Luego de alejarme por un buen tiempo los vuelvo a saludar. Luego de estar ocupado con variadas cosas me di tiempo para escribir este breve relato, aún no pienso el título, lo último en lo que pienso es en el título y es quizás lo que más quebradero de cabeza me da. Nunca aprendi a sacar bien la idea principal de un texto, quizás allí está el origen de mi actual problema. ¿Pero todo debe llevar un título no?, por ahora el título será:
El hombre del cine
Solía ir al cine seguido, inclusive los domingos, aunque costara más caro de lo habitual, era un hombre de costumbre, siempre puntual, siempre al terno, elegante, de color negro, como último detalle un sombrero de copa lo hacía resaltar en las calles, al igual que el resto de su vestimenta de color negro, siempre en las tardes, cuando el sol se ocultaba pero todavía no oscurecía. Salía de trabajar, se despedía de los pocos amigos que tenía, suponían que iba a su casa, no era de fiestas ni de ir a tomar unos tragos, decía ya estar demasiado viejo para eso.
Una vez fuera se dirigía a tomar un cafecito dirigido por un amigo de su difunto padre que los preparaba como ninguno, una vez terminado se despedía y salía a rumbo un parque al cual solían acudir niños, allí esperaba sentado a que llegaran las cinco y media, siempre iba con tiempo de sobra, caminaba a paso tranquilo mientras fumaba un cigarrillo que apagaría en el camino.
Tenía cuarenta y siete años, gracias a su mirada melancólica y a una notable calvicie heredada de su padre aparentaba más, se apedillaba Martínez, aunque sus amigos del trabajo le decían en son de broma que él era el hombre que entristecía a los colores, una clara alusión a su vestir monocromo. ¿Por qué iba al cine luego de ir a trabajar, siempre al mismo, invariablemente?, ninguno de los trabajadores que laboraban allí lo sabía; y con los que llegó a entablar relación en un tiempo ya trabajan en otros lugares.

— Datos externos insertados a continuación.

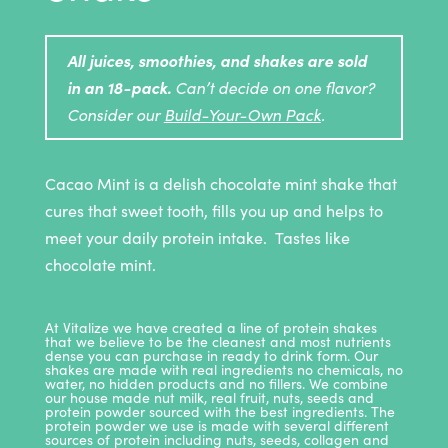
All juices, smoothies, and shakes are sold
in an 18-pack.
Can’t decide on one flavor?
Consider our
Build-Your-Own Pack
.
Cacao Mint is a delish chocolate mint shake that
cures that sweet tooth, fills you up and helps to
meet your daily protein intake. Tastes like
chocolate mint.
At Vitalize we have created a line of protein shakes
that we believe to be the cleanest and most nutrients
dense you can purchase in ready to drink form. Our
shakes are made with real ingredients no chemicals, no
water, no hidden products and no fillers. We combine
our house made nut milk, real fruit, nuts, seeds and
protein powder sourced with the best ingredients. The
protein powder we use is made with several different
sources of protein including nuts, seeds, collagen and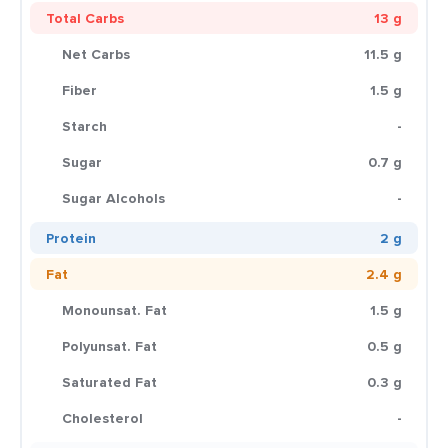
Total Carbs
13 g
Net Carbs
11.5 g
Fiber
1.5 g
Starch
-
Sugar
0.7 g
Sugar Alcohols
-
Protein
2 g
Fat
2.4 g
Monounsat. Fat
1.5 g
Polyunsat. Fat
0.5 g
Saturated Fat
0.3 g
Cholesterol
-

El cine no era gran cosa, no pertenecía a esas grandes cadenas que se establecían en todo centro comercial cercano, formaba parte de esos viejos cines que en un tiempo fueron puntos de encuentro conocidos por ser los primeros en traer las novedades cinematográficas del viejo continente y que aún subsistían por ser baratos, quizás uno de sus fuertes era que solía pasar en ocasiones especiales películas clásicas. Sin embargo, las personas ávidas de películas clásicas no era su público mayoritario; lo eran los niños que eran llevados por su padres.
La mayoría de trabajadores actuales pensaban que era un crítico de cine o que desempeñaba alguna función para el cine que ellos desconocían. No era un cliente habitual, no iba para pasar el rato con amigos o con la familia, no compraba palomitas o alguna bebida, solo iba y se sentaba a ver lo que se proyectaba. No pasaría mucho tiempo para que su recurrencia fuera notada por los trabajadores que se encargan de vender los tickets, cuatro amigos a puertas de salir del colegio que laboraban allí para costear sus gastos. Solo laboraban por las tardes, luego de sus clases. El trabajo lo consiguieron porque uno de ellos era sobrino del administrador.
El primer día que lo vieron no les llamó la atención, un cliente más; la segunda vez, alguien que no tiene nada que hacer y que le gusta el color negro; la tercera vez se sorprendieron; las siguientes veces ya sabían la hora en la que venía, siempre con su paso lento, con su mirada escondida bajo el alero del sombrero, como no sabían su nombre ni tenían motivo para hacerlo, decidieron referirse a él sencillamente como “el hombre del cine”. ¿Qué era lo que venía a hacer tan seguido? Partían de la premisa equivocada de que nadie iba al cine tan seguido, mucho menos solo. Su presencia, su voz calmada, seca, carente de calidez, les incomodaba; cuando venía cada uno de ellos se miraba esperando que se dirigiera al otro. Su presencia les inquietaba, en cierta forma ya empezaban a mostrarse preocupados por aquel misterioso personaje, empezaron a considerar su presencia como peligrosa, en las reuniones tejían las teorías más extravagantes que cruzaran por su vertiginosa imaginación, se convirtió en su pasatiempo de los domingos luego de salir del trabajo por la noches.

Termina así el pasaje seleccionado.